The scores of the MPQL were calculated according to the literature [14], obtaining four domains (Physical QOL, Psychological QOL, Social QOL, and Environmental QOL), with a higher score indicating a better QOL in each domain. Some variables where owners could choose more than one option in the MPQL were categorized into signs of positive and negative affect, as indicated in the literature [14]. The predictive effect of demographic and clinical data, as well as the time (T0–T1), was assessed through a series of regressions. The main factor, time (T0–T1), was included in all models as the main comparison of interest. For the remaining predictors, before calculating the regression models, inferential tests were used to reduce model complexity. For each of the four QOL domains, the Kruskal–Wallis test was used with categorical data, the Mann–Whitney U test was used with binomial data, and the Spearman rho regression was used with continuous data in order to identify a relationship between the given variable and the domain. Ordinal logistic regression (OLR) models were then developed to assess the association between the QOL physical, psychological, social, and environmental scores (outcome variables) and each of the potential predictors for which there were significant differences in the preliminary analyses. A random factor (dog identity) was included in the models to account for repeated measures. Model fitting was tested using a likelihood ratio test and measured using the pseudo R2 calculated with the Nagelkerke method. The odds ratio for the predictors was calculated to evaluate the strength of such relationships. A two-sided p < 0.05 was considered as statistically significant.

3. Results

The model calculated for the outcome variable physical QOL explained 45% of the variance for this domain (Model fit: Nagelkerke Rp2 = 0.35, AIC = 236.93, χ2(3) = 10.75, p = 0.001). A main effect without interaction was observed for the fixed factors “criticality” (1–3), “pain” (1–3), and “time” (T0 vs. T1). Specifically, each increasing point in criticality decreased the physical QOL score by a factor of 2.81 (mean score = 61.65, p = 0.009, Figure 1). Conversely, there were no significant differences associated with time (mean score: T0 = 60.25, T1 = 63.05) and pain level (mean score: no pain = 62.25, low = 66.00, moderate = 61.57, severe = 53.33; Table 1, Figure 1).
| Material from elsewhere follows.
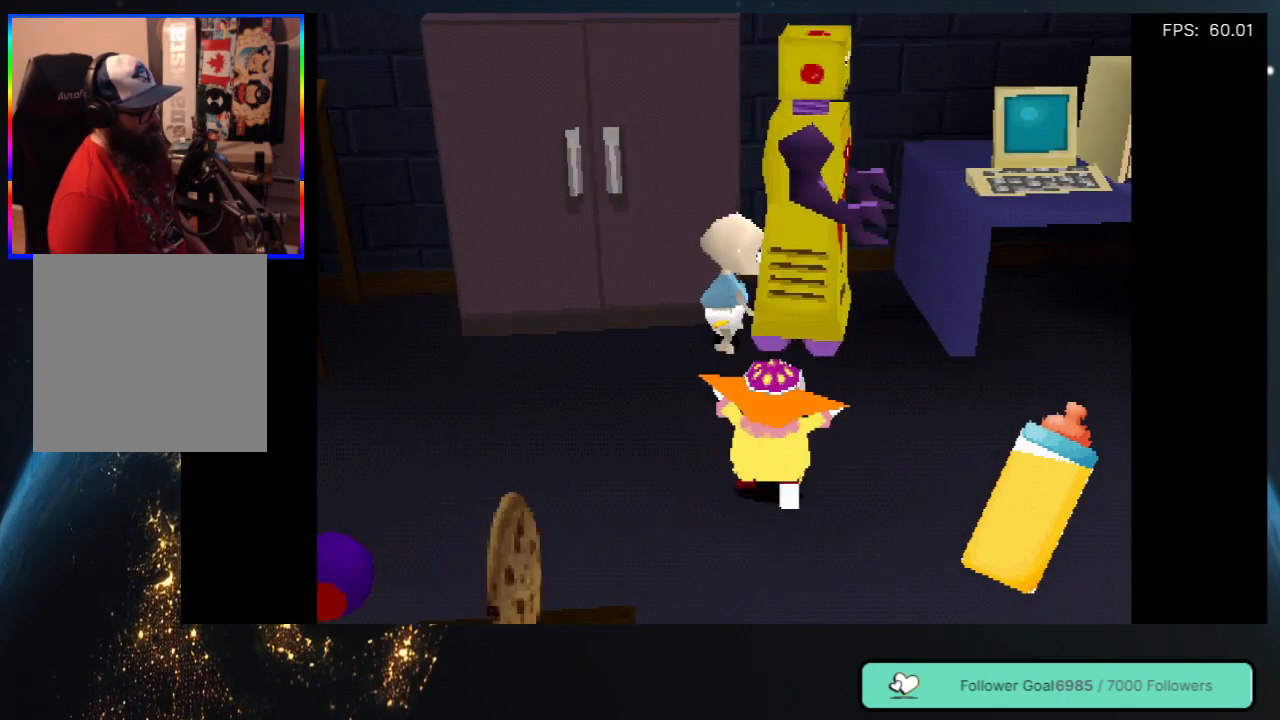
{"buttons": ["DPAD_LEFT"], "left_stick": "center", "right_stick": "center", "events": [[100, "DPAD_RIGHT", "up"], [150, "DPAD_LEFT", "down"]]}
The model calculated for the outcome variable psychological QOL explained 49% of the variance for this domain (model fit: Nagelkerke Rp2 = 0.49, AIC = 283.82, χ2(2) = 26.58, p < 0.001). A main effect was observed only for the factors “time” (T0 vs. T1, Figure 1) and “age”, with psychological QOL improving from T0 to T1 by a factor of 4.47 (mean score: T0 = 118.30, T1 = 127.60, p < 0.001) and age predicting a decline of 0.02 points in the psychological QOL score for every year of age of the dog (mean score: 122.95, p < 0.001, Table 1, Figure 1).
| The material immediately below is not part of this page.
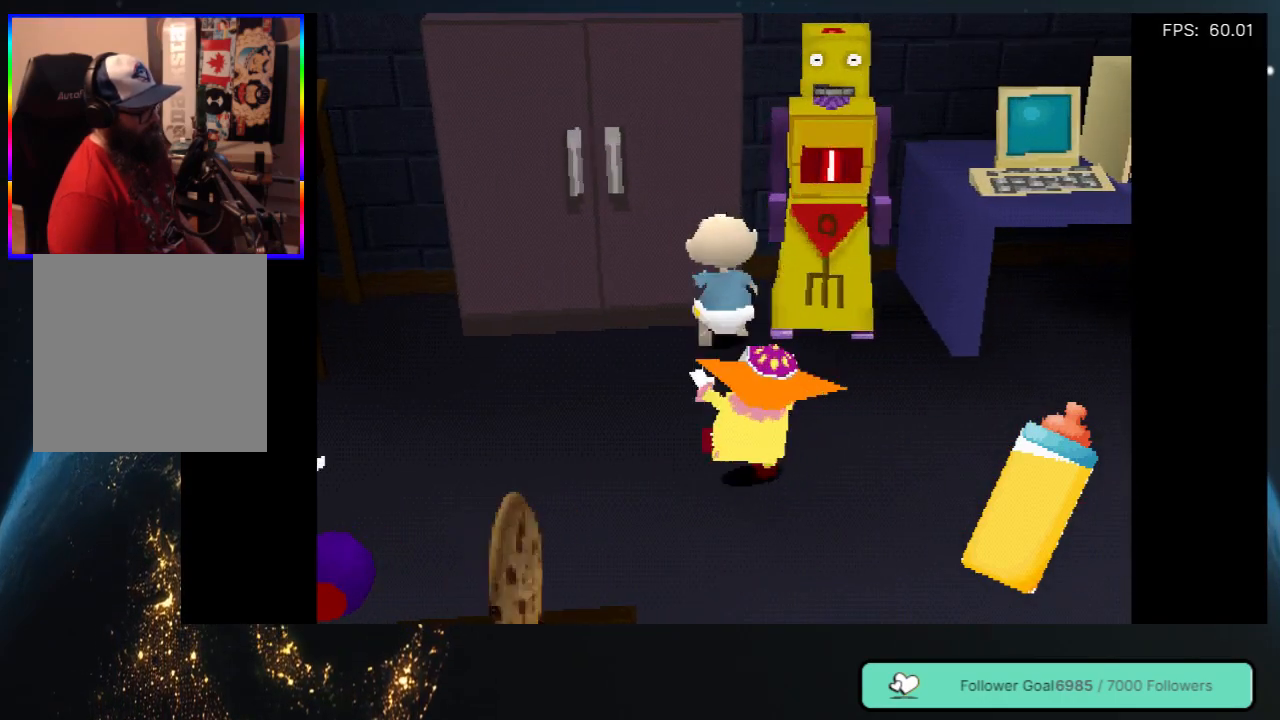
{"buttons": ["DPAD_LEFT"], "left_stick": "center", "right_stick": "center", "events": []}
The model calculated for the outcome variable social QOL explained 28% of the variance for this domain (model fit: Nagelkerke Rp2 = 0.28, AIC = 123.85, χ4 = 12.54, p = 0.014). The factors “medical problem” (orthopedic, neurological, degenerative) and “severity of lameness” (1–4) were included in the model. Post hoc analysis indicated that each increasing point in the severity of lameness decreased the psychological QOL score by a factor of 1.47 (mean score = 10.65, p = 0.016, Figure 1). Pairwise comparison indicated no significant differences in the social QOL measured in dogs suffering from each type of medical problem or with the time (Table 1).
In the case of the environmental QOL, no other factors were included in the model, which did not differ from a null model (model fit: Nagelkerke Rp2 = 0.04, AIC = 219.03, χ1 = 1.64, p = 0.199), and there was no difference between T0 and T1 (mean score: T0 = 35.95, T1 = 36.80, Table 1, Figure 1).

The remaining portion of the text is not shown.